The question must now be whether the force of that movement begins to reshape politics itself ahead of the midterms next year and Trump's re-election race in 2020, and whether the allegations of sexual misconduct against the President himself now begin to become a greater political liability.
One of Trump's biggest critics, GOP Sen. Jeff Flake, who has criticized the President's moral leadership, summed up the result in a simple tweet: "Decency wins."
By siding so closely with Moore, Trump has given Democrats an opening to argue that he supported an accused child molester for his own political gain.
A source close to the White House told CNN's Jim Acosta the the result was "devastating for the President" and an "earthquake."
The source also suggested that the President had been led into a poor political spot by his former top chief strategist Steve Bannon, who had embraced Moore as an archetype of the anti-establishment army he wants to take over the GOP.
"The President has egg on his face" because of Bannon, the source said.
While every top Republican rejected Moore, showing revulsion about the charges of sexual abuse against him, Trump insisted that there was no alternative to sending Moore to the narrowly divided Senate, to save his own agenda.
But in the end, the President could not pull a badly flawed candidate across the line, in one of the most conservative, pro-Trump states in the country, that has often appeared to have a special place in the President's heart.
Trump supporters will now argue that Moore was a disastrous candidate, that his loss should be seen in isolation and that it has no reflection on the President's reputation or political fortunes in the months to come.
"Donald Trump tried to rescue a campaign that was doomed," said former GOP Sen. Rick Santorum, who is now a CNN commentator.
In the aftermath of that defeat, political observers will watch to see whether the President will be more willing to take advice of establishment leaders trying to cling to their Republican majorities next year or whether he will still be tempted to unleash the dogs of internal GOP civil war.
Senate Majority Leader Mitch McConnell may be reviled by Trump's supporters, but Tuesday's loss vindicated comments he made by the President's side in the White House Rose Garden barely two months ago.
"My goal as the leader of the Republican Party in the Senate is to keep us in the majority.

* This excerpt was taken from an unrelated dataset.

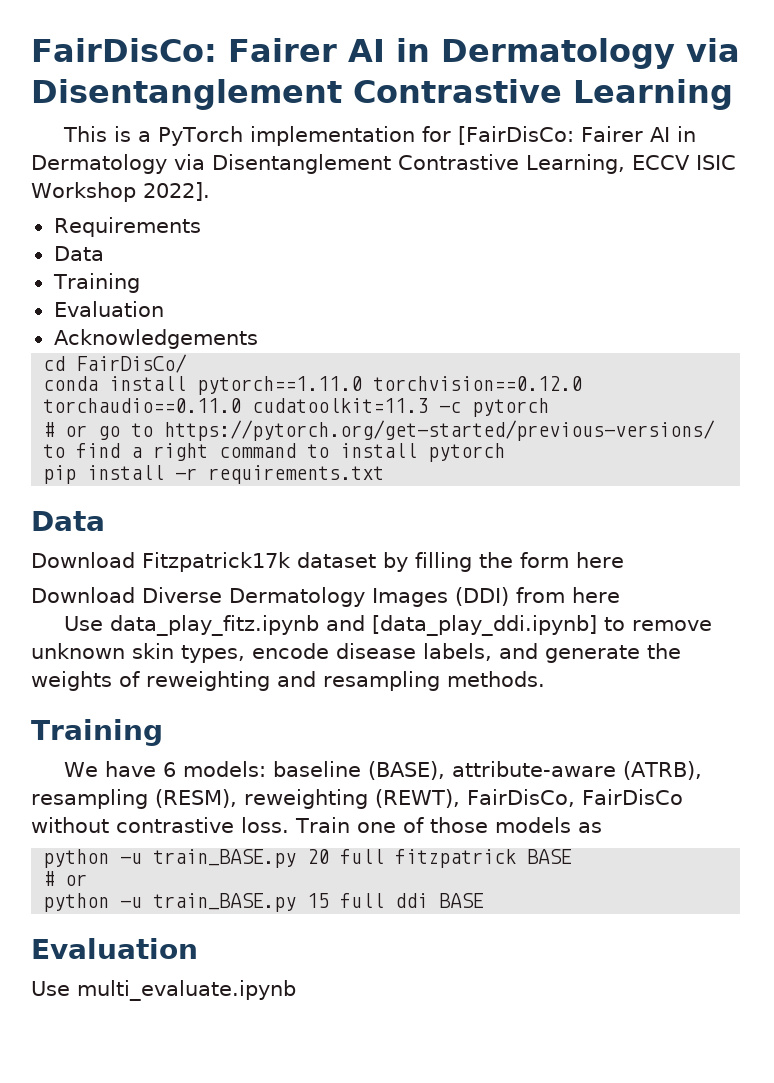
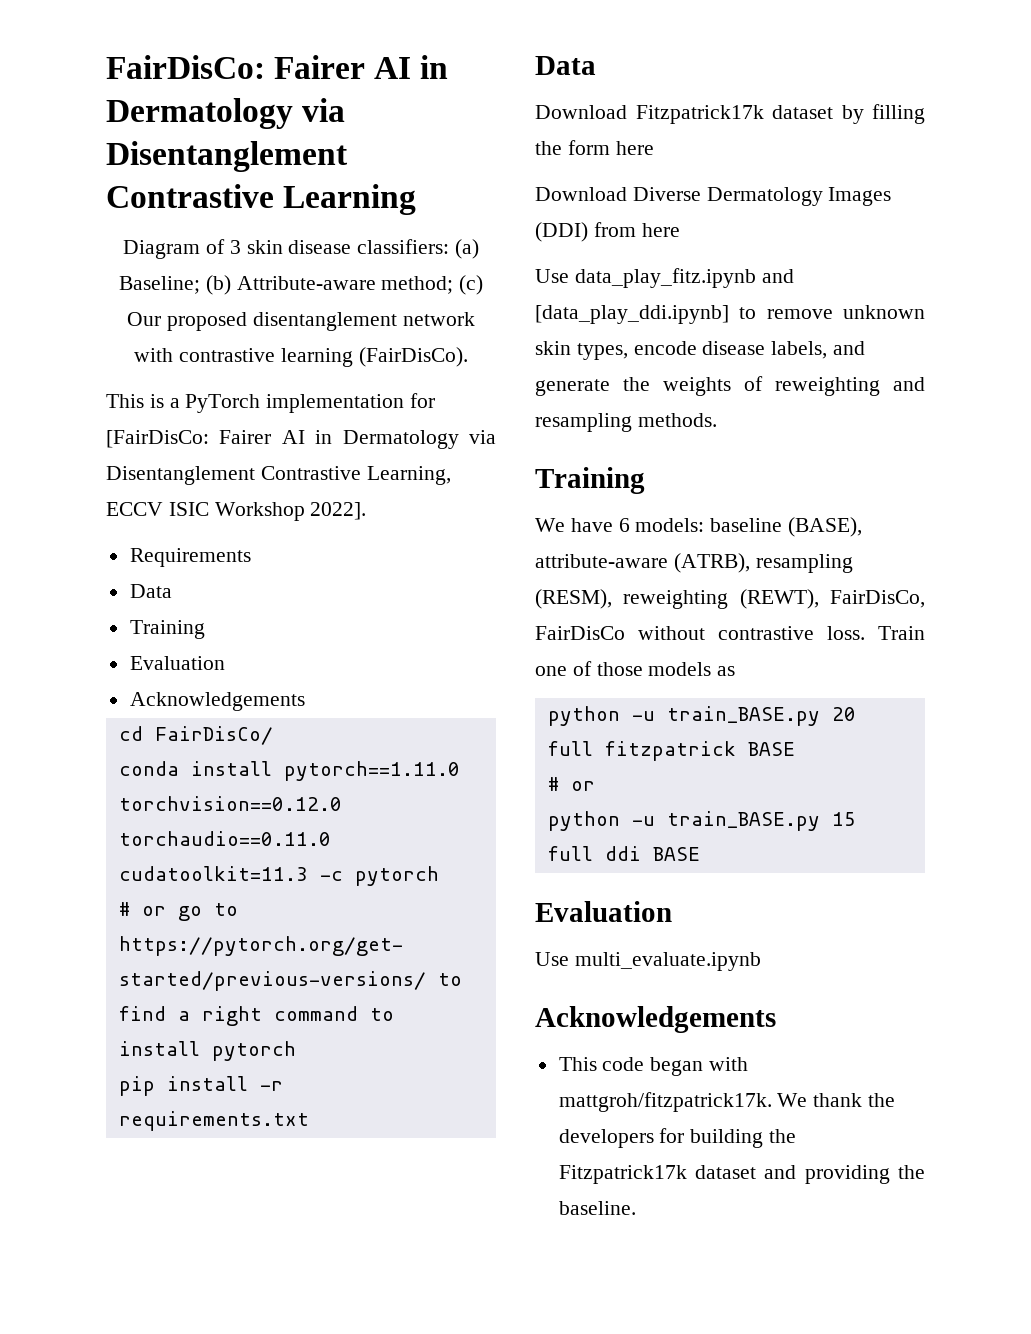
(733, 94) none -> [123,239,479,259] [118,275,484,295] [127,312,475,331] [134,347,468,367] // Diagram of 3 skin disease classifiers: (a) Baseline; (b) Attribute-aware method; (c) Our proposed disentanglement network with contrastive learning (FairDisCo).
(296, 990) none -> [535,1006,776,1033] [558,1057,749,1076] [558,1092,896,1112] [558,1128,797,1148] [558,1165,925,1184] [558,1201,636,1215] // Acknowledgements // This code began with mattgroh/fitzpatrick17k. We thank the developers for building the Fitzpatrick17k dataset and providing the baseline.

The way you do that is not complicated," McConnell said at the time. "You have to have nominate people who can actually win, because winners make policy and losers go home."
Republicans, seeking to repeal and replace Obamacare and pass a massive tax reform bill, already have experienced the fickle nature of Senate math as McConnell has struggled to piece together a working majority.
But there were also sighs of relief for Republicans on Tuesday.
Had Moore won, the civil war raging in the party would have invaded the Senate itself, with McConnell expected to open an ethics investigation into Moore.
If the allegations against him were found to have merit, senators would likely have been forced to eject him from the Senate while incurring the wrath of supporters of the President, who strongly backed the Alabama judge.
Now they will be spared that tough vote.
Trump has proven again and again that he is a resilient political figure with an unusually loyal political base. And if the economy is still booming next November and the stock market is still humming, Democrats may find things a lot tougher than they were in Alabama and Virginia.
But the implications of the Republican debacle in Alabama will rumble on for months to come.